Monday, September 29, 2008
On September 24 I attended the Google Teacher Academy in Chicago. The agenda speaks to the scope of the experience. Of course there were a lot of things that were noteworthy, but here are some things that stand out now that I've reflected on the event.
As a teacher who still incorporates both digital tools and traditional language arts tools (like books, pens, and paper), I was intrigued by the search function of the Books project. For example, suppose I can't quite locate a quote from the book, 1984, by George Orwell; I remember that there was a part where the character Syme is predicting the imminent demise of books, but I can't find the quote when I need it. I do a quick book search, and within seconds I've got it:
Whoever thought up the idea for the Books project has definitely done Orwell proud.... There are a lot of noble digital endeavors devoted to the book these days, like Project Gutenberg and Shelfari to name a couple, but as of this writing no one does book search better than Google.

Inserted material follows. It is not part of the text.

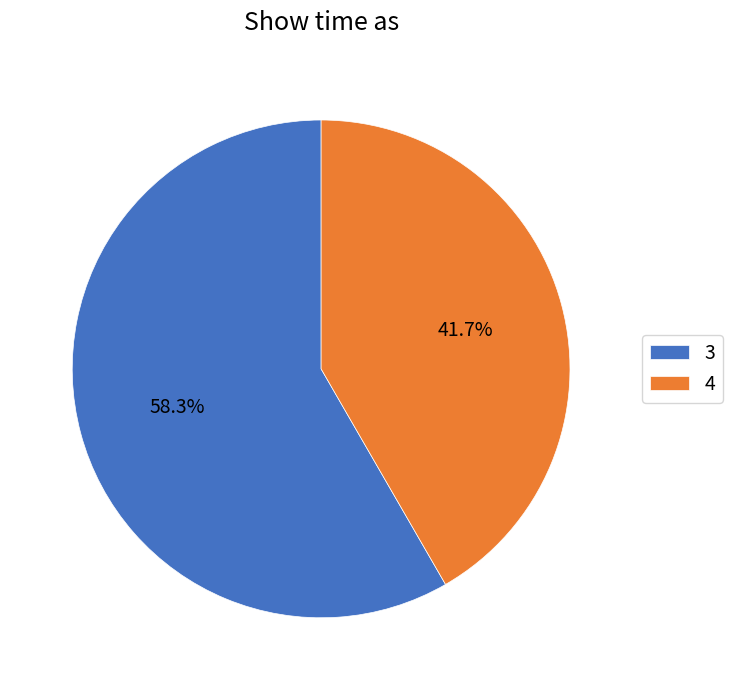

Is the sum of 3 and 4 greater than half?

Yes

Another area of interest is Google Forms, which I've only been using for a little while. I'd like to know how other teachers are using them. Certainly Thomas Barrett is someone who's doing some amazing things with that application now.
Suggestions for future GTA's? I could have spent a lot more time learning about advanced searches, and also how I can turn better manage the wealth (glut?) of information that can appear in my Reader on a daily basis.